Librement inspiré du documentaire de Clément Cogitore, Anne-Cécile Vandalem livre le dernier volet de sa trilogie sur la fin de notre civilisation. Situé au fond de la taïga sibérienne où la famille Braguine vit en autarcie, le film de Cogitore met en scène un conflit, celui d’une famille ayant fait le choix du respect de la nature et en face, leurs cousins venus les rejoindre avec une philosophie très différente puisqu’ils braconnent et troublent la paix avec leurs hélicoptères et leurs fusils. La rivalité s’est définitivement installée et les deux branches de la famille vivent désormais chacune dans leur enclos.
Tout en respectant le canevas du film, Anne-Cécile Vandalem va plus loin en brouillant les pistes.
Comme dans « Braguino », on ne voit pas « le camp ennemi », tout est perçu du point de vue des Braguine, trois générations bercées par une légende inventée par Philippe, le patriarche, sur une fiction animiste et dans un esprit de caste.
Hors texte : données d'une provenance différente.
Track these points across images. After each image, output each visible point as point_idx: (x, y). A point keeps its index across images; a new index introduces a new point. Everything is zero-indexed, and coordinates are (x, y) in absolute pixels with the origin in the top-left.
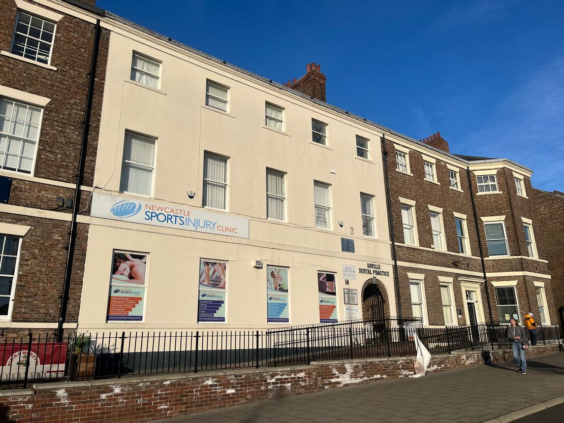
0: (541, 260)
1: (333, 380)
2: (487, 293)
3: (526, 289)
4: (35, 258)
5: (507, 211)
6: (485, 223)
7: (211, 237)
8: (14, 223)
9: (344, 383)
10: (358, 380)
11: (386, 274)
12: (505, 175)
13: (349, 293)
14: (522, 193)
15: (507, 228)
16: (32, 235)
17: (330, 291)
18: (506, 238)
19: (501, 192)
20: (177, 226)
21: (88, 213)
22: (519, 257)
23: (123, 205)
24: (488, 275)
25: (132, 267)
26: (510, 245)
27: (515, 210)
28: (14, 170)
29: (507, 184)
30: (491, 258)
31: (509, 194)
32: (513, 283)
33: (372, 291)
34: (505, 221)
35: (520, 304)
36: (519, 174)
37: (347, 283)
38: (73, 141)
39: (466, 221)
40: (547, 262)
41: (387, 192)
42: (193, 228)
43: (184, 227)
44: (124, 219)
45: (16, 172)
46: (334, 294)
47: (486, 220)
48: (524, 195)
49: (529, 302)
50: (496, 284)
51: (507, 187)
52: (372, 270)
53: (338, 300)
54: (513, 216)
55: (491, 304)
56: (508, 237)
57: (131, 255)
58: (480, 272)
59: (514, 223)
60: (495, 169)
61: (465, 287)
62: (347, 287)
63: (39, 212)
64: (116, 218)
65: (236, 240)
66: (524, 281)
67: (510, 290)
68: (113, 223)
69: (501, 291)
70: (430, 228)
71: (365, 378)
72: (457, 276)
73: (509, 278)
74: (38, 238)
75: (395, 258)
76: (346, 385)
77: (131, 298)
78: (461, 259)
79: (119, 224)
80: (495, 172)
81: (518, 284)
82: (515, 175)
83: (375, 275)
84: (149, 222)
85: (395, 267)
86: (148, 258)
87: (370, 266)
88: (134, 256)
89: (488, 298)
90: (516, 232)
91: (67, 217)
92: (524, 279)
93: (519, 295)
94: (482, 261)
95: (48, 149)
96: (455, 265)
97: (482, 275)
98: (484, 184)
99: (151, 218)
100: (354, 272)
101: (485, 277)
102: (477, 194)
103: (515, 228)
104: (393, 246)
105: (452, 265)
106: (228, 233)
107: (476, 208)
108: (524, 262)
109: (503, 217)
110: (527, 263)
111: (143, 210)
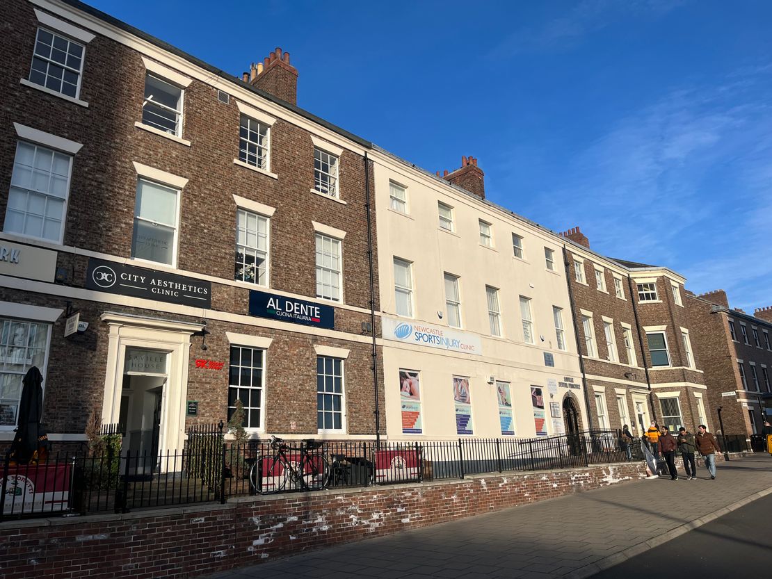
0: (698, 371)
1: (604, 480)
2: (652, 405)
3: (689, 399)
4: (356, 378)
5: (667, 321)
6: (647, 333)
7: (457, 355)
8: (340, 347)
9: (610, 482)
10: (617, 481)
11: (577, 387)
12: (664, 284)
13: (553, 405)
14: (679, 302)
15: (668, 338)
16: (351, 358)
17: (540, 405)
18: (667, 348)
19: (661, 301)
20: (436, 345)
21: (380, 336)
22: (681, 368)
23: (401, 327)
24: (652, 386)
25: (410, 384)
26: (671, 356)
27: (675, 320)
28: (329, 298)
29: (667, 294)
30: (654, 368)
31: (669, 304)
32: (676, 394)
33: (569, 403)
34: (667, 330)
35: (683, 414)
36: (675, 282)
37: (552, 397)
38: (363, 270)
39: (630, 331)
40: (702, 372)
41: (572, 305)
42: (445, 347)
43: (440, 346)
44: (404, 341)
45: (331, 301)
46: (542, 407)
47: (649, 329)
48: (681, 304)
49: (692, 414)
50: (660, 395)
51: (667, 296)
52: (568, 383)
53: (546, 413)
54: (674, 326)
55: (656, 415)
56: (670, 348)
57: (409, 373)
58: (645, 383)
59: (675, 334)
60: (655, 277)
61: (636, 399)
62: (551, 400)
63: (354, 337)
64: (398, 339)
65: (473, 357)
66: (687, 392)
67: (673, 400)
68: (397, 344)
69: (664, 401)
70: (605, 339)
71: (621, 479)
72: (629, 387)
73: (672, 389)
74: (355, 360)
75: (583, 371)
76: (611, 484)
77: (413, 413)
78: (630, 370)
79: (401, 345)
80: (654, 280)
81: (681, 395)
82: (672, 283)
83: (570, 389)
84: (418, 342)
85: (584, 379)
86: (420, 375)
87: (567, 379)
88: (411, 374)
89: (653, 409)
90: (677, 342)
91: (369, 340)
92: (687, 390)
93: (682, 406)
94: (646, 371)
95: (351, 279)
96: (626, 376)
97: (647, 386)
98: (644, 292)
99: (419, 339)
100: (555, 385)
101: (649, 389)
102: (639, 303)
103: (676, 338)
104: (580, 359)
105: (624, 377)
106: (468, 351)
107: (639, 317)
108: (685, 373)
109: (664, 327)
110: (688, 373)
111: (414, 332)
Mais la jeune génération, celle des petits-enfants est déjà plus rebelle et met en doute les questions de responsabilités. La ligne de démarcation entre les deux clans est franchie, la jeune ado de la famille escalade régulièrement, et à l’insu de tous, la palissade qui sépare les deux propriétés pour rejoindre son amoureux en territoire interdit.
L’esthétique est impeccable : décor de carte postale, éclairage tamisé avec jeux d’ombres, musique tribale (Pierre Kissling et Vincent Cahay), rites dansés et chants aux accents slaves, tout nous plonge dans un monde fantasmagorique. Et puis il y a l’équipe de réalisation... Car l’histoire est racontée à une équipe de cinéma venue à la rencontre de cette famille d’ermites et de leur rêve utopiste. Le film projeté au-dessus de ce décor aux confins du monde nous introduit dans l’intimité du foyer et révèle une part des secrets de chacun. Cette écriture cinématographique en contrepoint, Anne-Cécile Vandalem l’utilise dans sa trilogie pour « donner à voir celui qui écoute plutôt que celui qui parle » alors que « le théâtre force à être attentif à celui qui fait le plus de bruit ». Elle invite ainsi à une double lecture de cette fable entre réel et imaginaire et nous propulse hors du charme d’un cadre idyllique pour pénétrer l’envers plus concret d’un quotidien moins enviable.
Il faut saluer l’extraordinaire présence des comédiens professionnels ou non, le jeu impeccable des enfants... et la discipline sans faille des chiens sur scène.
Un spectacle dépaysant, enchanteur, et qui suscite la méditation.